O premiado escritor albanês Ismail Kadaré lança novelas em que faz críticas ao antigo regime comunista e fala à Folha com exclusividade; um dos originais saiu da Albânia às escondidas

Jeff J. Mitchell - 27.jun.2005/Reuters
O albanês Ismail Kadaré em Edimburgo (Escócia), em junho do ano passado, quando recebeu o Man Booker International Prize


MARCOS STRECKER
DA REPORTAGEM LOCAL

Em 2005, ele bateu Philip Roth, Günter Grass, Kenzaburo Oe e John Updike, entre outros. A nata da literatura mundial concorria ao Man Booker International Prize, o prêmio lançado para rivalizar com o Nobel de Literatura (o Booker Prize já era o mais prestigioso da Comunidade Britânica), mas foi o soturno albanês Ismail Kadaré que ganhou a honraria.
Toda a carreira de Kadaré ecoa o conflituoso passado ancestral da Albânia, o país mais pobre da Europa, oprimido por uma ditadura comunista das mais retrógradas. Até que tudo ruiu com a queda do Muro de Berlim.
Foi nesse cenário que Kadaré escreveu três manuscritos contra a ditadura que serviriam de testamento político e intelectual caso morresse. Um deles é agora lançado no Brasil, juntamente de sua continuação recém-escrita: "A Filha de Agamenon" e "O Sucessor", respectivamente.
Com vários livros editados no país, o escritor também é conhecido aqui através de "Abril Despedaçado", seu livro adaptado para o cinema por Walter Salles. Kadaré vive em Paris desde 1990 e foi de lá que falou à Folha, por telefone, sobre a história dos manuscritos e sobre a ligação de sua literatura com a política.

Folha - Como o manuscrito de "A Filha de Agamenon" foi parar num cofre francês?
Ismail Kadaré -
Escrevi "A Filha de Agamenon" durante a ditadura comunista, na década de 80. Meu editor francês veio para a Albânia especialmente para pegar os manuscritos do livro e tirá-los do país. Fiquei muito contente quando eles já estavam em Paris, depositados no cofre de um banco. Tentei me preservar para a eventualidade de a polícia invadir minha casa. Eu não podia levá-los pessoalmente porque isso era proibido por lei.

Folha - O material publicado é fiel ao manuscrito ou foi modificado?
Kadaré -
É original. Mas outro livro meu que saiu nas mesmas condições, "A Sombra", sofreu modificações. Mudei os nomes e as situações como se fosse uma outra edição, de um livro alemão.

Folha - E por que retomar os personagens de "A Filha de Agamenon" em "O Sucessor", quase 20 anos depois?
Kadaré -
Escrevi para o meu prazer, imagino que por coerência... A idéia inicial era escrever "O Sucessor" naquela época, mas seu tema era ainda mais perigoso do que "A Filha...". Por isso não o escrevi na época.

Folha - Há mais manuscritos que foram guardados?
Kadaré -
Sim, uma novela que já foi publicada na França, "A Decolagem do Migrador". Fiz sair clandestinamente três manuscritos de livros e alguns poemas. Dei ao meu editor a chave do cofre no banco. Ele tinha autorização para abrir se acontecesse algo comigo.

Folha - O sr. temia pela sua vida?
------------------------------------------------
PROBLEMA PROPOSTO: Extraia do texto fornecido, sem nenhuma alteração, o trecho entre "Toda a carreira" e "num cofre francês?", inclusive.

LISTAGEM FORNECIDA:
------------------------------------------------
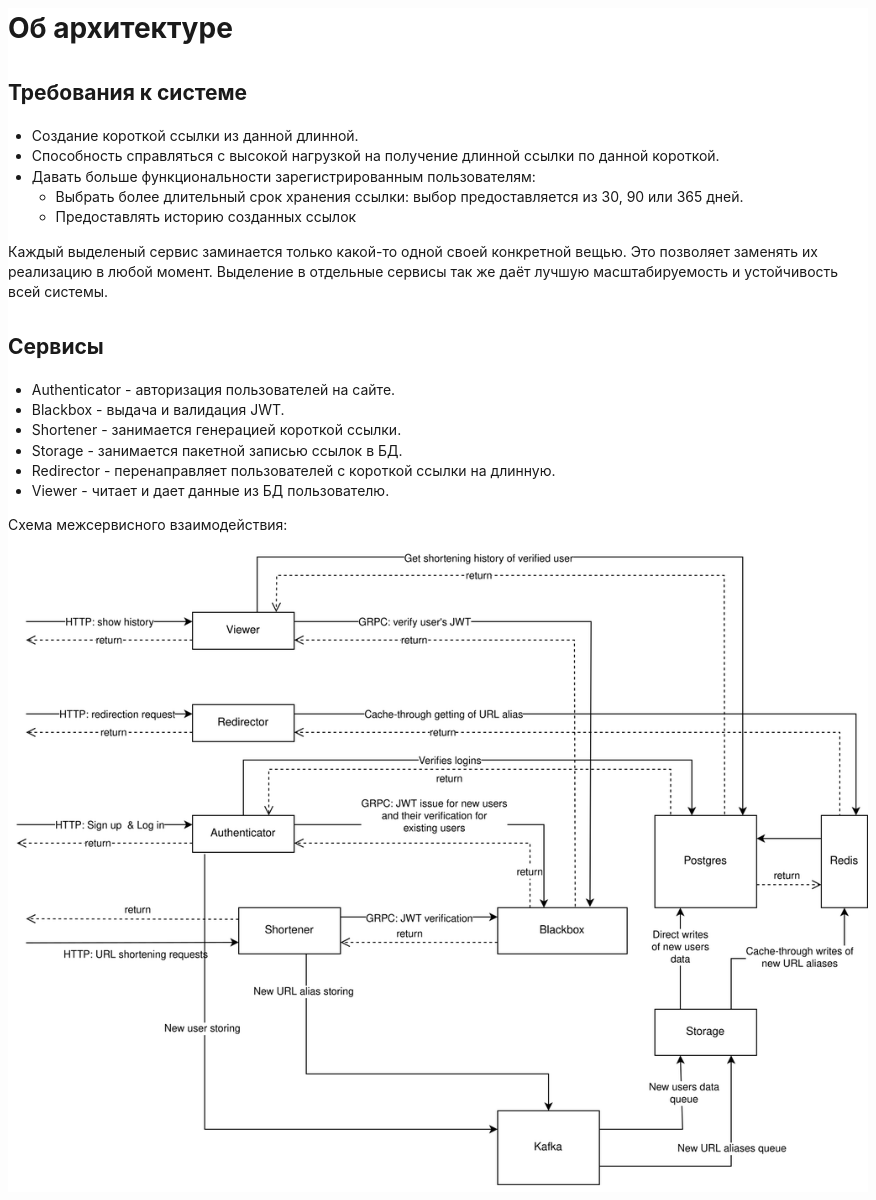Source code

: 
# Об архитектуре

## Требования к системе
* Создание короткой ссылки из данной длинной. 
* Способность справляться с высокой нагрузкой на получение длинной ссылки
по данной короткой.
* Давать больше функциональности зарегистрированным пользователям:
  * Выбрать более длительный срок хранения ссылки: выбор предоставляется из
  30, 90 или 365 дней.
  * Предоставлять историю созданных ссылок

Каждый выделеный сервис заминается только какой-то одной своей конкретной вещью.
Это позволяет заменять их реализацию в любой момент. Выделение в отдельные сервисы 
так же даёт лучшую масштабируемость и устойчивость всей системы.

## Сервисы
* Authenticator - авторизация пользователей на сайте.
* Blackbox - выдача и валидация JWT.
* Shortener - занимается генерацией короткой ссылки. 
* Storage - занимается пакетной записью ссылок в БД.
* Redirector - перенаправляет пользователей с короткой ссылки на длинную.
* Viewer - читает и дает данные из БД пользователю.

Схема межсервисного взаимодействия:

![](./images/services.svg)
------------------------------------------------
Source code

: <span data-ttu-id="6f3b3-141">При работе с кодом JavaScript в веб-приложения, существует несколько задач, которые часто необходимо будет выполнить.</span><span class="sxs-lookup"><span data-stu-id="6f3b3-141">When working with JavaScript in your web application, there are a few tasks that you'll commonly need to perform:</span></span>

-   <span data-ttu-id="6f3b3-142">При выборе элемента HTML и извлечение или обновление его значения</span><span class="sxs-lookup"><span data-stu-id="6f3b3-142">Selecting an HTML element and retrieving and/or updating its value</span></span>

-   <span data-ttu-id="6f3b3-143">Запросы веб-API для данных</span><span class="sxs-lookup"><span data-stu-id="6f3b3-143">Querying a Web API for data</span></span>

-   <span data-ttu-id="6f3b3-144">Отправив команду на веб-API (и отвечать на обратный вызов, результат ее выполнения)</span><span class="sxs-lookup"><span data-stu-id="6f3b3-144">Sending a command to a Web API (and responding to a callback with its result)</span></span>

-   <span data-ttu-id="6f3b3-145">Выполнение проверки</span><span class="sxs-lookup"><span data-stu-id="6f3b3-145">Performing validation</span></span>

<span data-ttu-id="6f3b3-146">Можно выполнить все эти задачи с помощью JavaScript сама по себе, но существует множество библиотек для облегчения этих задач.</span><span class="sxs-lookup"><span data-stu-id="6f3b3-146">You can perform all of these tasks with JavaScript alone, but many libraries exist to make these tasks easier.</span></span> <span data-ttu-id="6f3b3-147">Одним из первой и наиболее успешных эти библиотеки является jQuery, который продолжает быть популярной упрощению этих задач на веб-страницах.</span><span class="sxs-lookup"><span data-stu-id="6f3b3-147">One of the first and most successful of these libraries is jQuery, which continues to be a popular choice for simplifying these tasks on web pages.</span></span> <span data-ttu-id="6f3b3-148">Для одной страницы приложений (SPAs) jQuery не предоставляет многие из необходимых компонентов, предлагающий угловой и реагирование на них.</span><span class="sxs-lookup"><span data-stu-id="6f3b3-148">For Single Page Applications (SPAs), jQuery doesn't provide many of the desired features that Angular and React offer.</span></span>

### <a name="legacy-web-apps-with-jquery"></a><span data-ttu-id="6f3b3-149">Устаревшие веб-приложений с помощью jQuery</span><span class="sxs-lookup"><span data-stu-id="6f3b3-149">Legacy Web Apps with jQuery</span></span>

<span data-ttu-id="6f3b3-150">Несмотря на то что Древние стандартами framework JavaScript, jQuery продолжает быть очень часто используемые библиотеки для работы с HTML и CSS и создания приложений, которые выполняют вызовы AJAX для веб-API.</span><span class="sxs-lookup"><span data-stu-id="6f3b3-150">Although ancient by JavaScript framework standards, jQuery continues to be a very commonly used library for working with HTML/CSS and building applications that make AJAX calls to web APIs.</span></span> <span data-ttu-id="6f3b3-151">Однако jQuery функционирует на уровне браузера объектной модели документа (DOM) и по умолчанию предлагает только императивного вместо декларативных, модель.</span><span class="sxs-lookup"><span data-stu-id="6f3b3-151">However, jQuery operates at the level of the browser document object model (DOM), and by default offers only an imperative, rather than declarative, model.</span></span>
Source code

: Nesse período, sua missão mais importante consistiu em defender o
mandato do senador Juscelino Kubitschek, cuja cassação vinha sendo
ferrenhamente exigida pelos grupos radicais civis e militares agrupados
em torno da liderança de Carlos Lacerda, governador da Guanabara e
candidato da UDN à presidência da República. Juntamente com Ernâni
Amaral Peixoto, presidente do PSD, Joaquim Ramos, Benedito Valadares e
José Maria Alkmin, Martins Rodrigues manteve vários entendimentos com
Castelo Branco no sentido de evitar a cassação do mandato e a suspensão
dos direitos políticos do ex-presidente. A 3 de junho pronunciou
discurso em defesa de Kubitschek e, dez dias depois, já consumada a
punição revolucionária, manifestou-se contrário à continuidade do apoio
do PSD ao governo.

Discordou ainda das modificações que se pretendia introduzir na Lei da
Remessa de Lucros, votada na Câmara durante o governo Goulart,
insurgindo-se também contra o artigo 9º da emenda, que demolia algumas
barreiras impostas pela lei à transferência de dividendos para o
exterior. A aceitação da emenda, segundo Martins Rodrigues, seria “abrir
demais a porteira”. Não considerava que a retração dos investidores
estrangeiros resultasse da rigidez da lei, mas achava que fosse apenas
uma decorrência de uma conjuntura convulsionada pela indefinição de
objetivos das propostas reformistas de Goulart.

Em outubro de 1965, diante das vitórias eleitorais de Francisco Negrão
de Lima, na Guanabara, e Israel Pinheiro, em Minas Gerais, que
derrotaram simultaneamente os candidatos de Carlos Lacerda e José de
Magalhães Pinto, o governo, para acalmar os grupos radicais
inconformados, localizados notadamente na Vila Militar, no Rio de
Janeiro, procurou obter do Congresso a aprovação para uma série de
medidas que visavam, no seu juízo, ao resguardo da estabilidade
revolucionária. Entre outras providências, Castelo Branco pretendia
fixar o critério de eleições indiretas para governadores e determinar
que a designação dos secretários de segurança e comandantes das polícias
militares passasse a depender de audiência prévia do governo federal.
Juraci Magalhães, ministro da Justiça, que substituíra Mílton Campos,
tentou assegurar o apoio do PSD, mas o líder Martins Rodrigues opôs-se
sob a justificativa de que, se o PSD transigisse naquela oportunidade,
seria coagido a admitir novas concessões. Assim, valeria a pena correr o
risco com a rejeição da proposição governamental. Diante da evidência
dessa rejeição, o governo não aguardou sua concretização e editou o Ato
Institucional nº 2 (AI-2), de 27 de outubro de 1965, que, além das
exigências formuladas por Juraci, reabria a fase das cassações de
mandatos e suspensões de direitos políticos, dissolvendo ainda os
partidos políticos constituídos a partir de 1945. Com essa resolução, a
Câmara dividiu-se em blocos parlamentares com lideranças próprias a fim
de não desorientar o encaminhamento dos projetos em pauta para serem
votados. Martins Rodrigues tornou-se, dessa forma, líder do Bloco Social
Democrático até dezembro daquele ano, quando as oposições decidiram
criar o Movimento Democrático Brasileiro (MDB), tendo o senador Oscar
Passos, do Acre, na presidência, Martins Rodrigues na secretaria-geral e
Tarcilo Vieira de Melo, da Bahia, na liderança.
------------------------------------------------
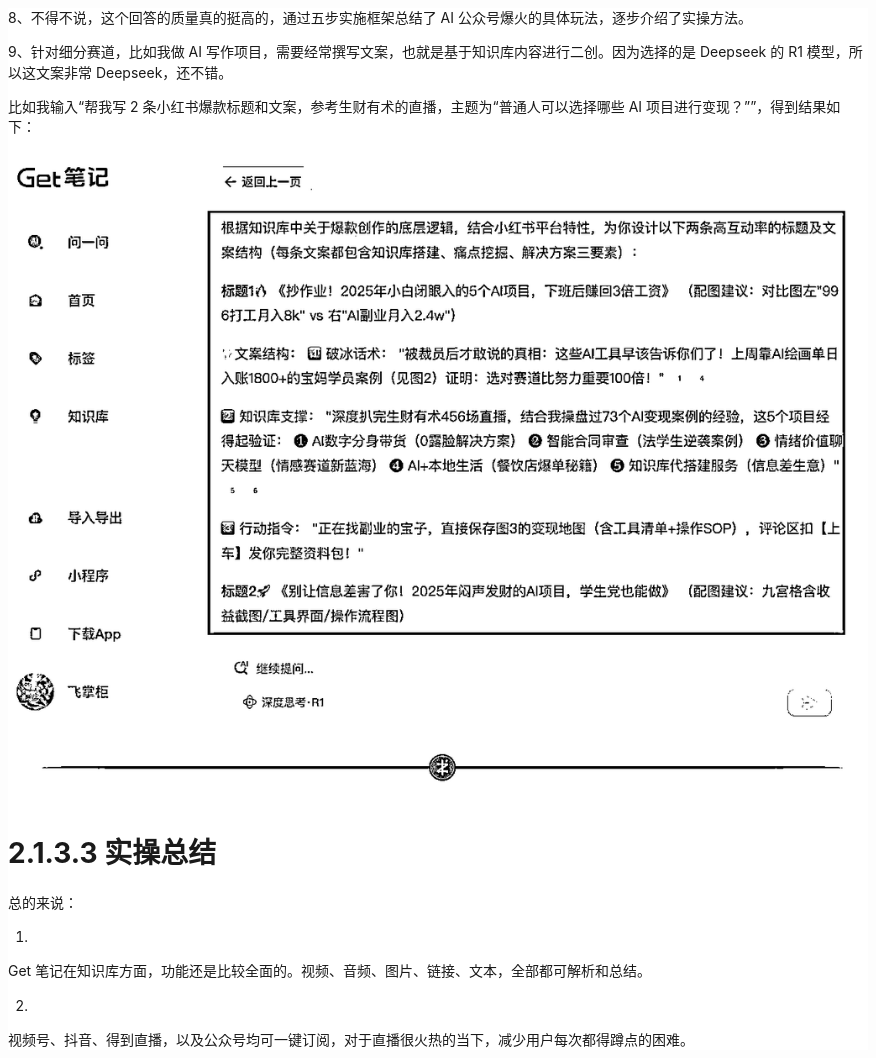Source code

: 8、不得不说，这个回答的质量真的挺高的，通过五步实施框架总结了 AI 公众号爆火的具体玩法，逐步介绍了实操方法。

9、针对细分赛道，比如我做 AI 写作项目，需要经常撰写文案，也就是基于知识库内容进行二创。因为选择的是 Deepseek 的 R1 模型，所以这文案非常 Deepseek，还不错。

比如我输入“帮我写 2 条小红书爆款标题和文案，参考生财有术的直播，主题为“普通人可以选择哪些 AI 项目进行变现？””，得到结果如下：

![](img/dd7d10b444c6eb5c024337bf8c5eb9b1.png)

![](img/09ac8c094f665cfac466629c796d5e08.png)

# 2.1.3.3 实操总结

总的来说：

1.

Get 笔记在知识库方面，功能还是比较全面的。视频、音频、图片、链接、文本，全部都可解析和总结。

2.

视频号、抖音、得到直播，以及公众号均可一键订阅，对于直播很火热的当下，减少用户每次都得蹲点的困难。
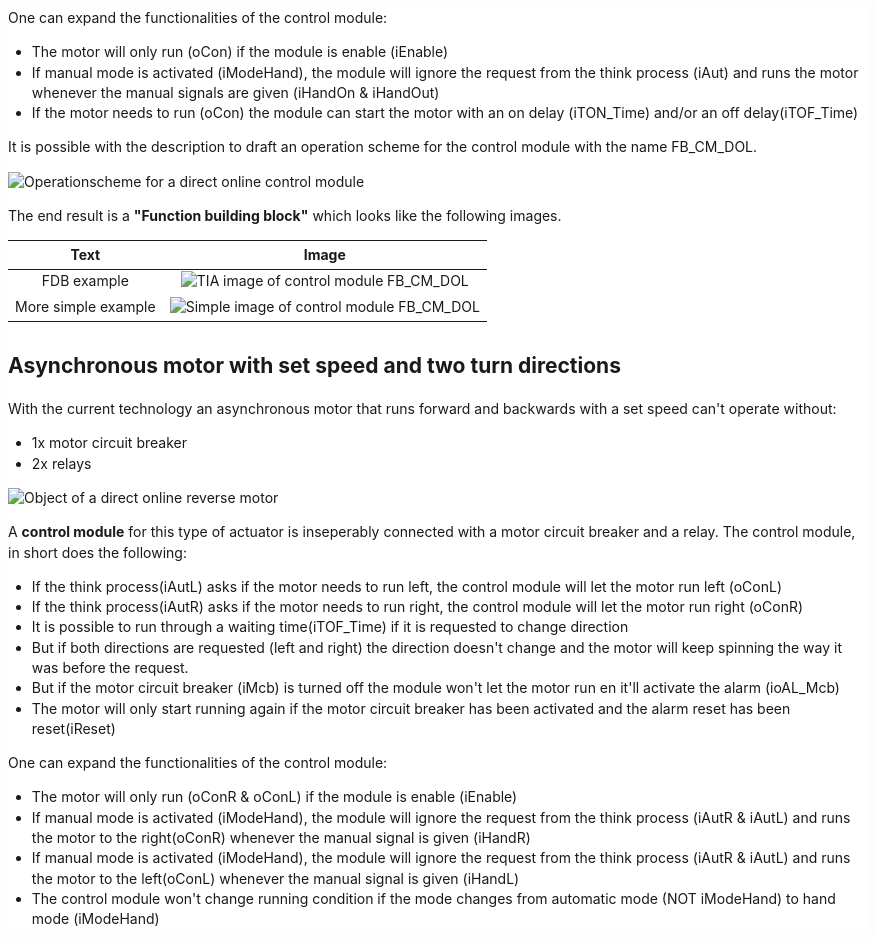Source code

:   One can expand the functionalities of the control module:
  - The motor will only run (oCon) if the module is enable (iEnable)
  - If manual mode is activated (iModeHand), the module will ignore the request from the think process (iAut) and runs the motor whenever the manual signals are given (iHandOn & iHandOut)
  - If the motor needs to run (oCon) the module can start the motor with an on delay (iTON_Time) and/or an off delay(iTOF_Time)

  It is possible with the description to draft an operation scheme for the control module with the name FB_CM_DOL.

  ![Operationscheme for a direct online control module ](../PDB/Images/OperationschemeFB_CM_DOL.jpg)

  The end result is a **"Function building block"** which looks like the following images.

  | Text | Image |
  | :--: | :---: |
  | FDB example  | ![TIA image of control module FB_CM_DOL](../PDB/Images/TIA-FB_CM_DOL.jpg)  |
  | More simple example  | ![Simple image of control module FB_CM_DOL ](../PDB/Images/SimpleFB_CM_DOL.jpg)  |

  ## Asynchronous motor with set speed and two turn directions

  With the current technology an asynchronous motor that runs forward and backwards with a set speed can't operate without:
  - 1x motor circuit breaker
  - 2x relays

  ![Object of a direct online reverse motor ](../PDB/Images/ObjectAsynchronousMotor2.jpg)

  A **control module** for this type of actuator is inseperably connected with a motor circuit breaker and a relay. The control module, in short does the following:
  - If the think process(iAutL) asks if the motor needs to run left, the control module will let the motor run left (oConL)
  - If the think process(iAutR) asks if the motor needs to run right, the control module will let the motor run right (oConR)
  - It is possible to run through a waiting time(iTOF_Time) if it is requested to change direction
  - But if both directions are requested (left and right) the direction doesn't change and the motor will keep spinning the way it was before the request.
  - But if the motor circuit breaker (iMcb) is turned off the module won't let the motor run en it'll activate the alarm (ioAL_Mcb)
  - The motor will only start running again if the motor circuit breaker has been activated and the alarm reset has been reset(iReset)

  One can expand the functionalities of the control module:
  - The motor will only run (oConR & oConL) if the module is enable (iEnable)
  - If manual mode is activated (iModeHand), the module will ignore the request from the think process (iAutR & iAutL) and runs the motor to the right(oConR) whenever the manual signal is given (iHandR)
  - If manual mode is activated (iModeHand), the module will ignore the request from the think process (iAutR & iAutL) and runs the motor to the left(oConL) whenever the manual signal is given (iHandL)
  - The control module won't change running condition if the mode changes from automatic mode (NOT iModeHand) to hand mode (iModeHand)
------------------------------------------------
RESPOSTA DA TAREFA:
Toda a carreira de Kadaré ecoa o conflituoso passado ancestral da Albânia, o país mais pobre da Europa, oprimido por uma ditadura comunista das mais retrógradas. Até que tudo ruiu com a queda do Muro de Berlim.
Foi nesse cenário que Kadaré escreveu três manuscritos contra a ditadura que serviriam de testamento político e intelectual caso morresse. Um deles é agora lançado no Brasil, juntamente de sua continuação recém-escrita: "A Filha de Agamenon" e "O Sucessor", respectivamente.
Com vários livros editados no país, o escritor também é conhecido aqui através de "Abril Despedaçado", seu livro adaptado para o cinema por Walter Salles. Kadaré vive em Paris desde 1990 e foi de lá que falou à Folha, por telefone, sobre a história dos manuscritos e sobre a ligação de sua literatura com a política.

Folha - Como o manuscrito de "A Filha de Agamenon" foi parar num cofre francês?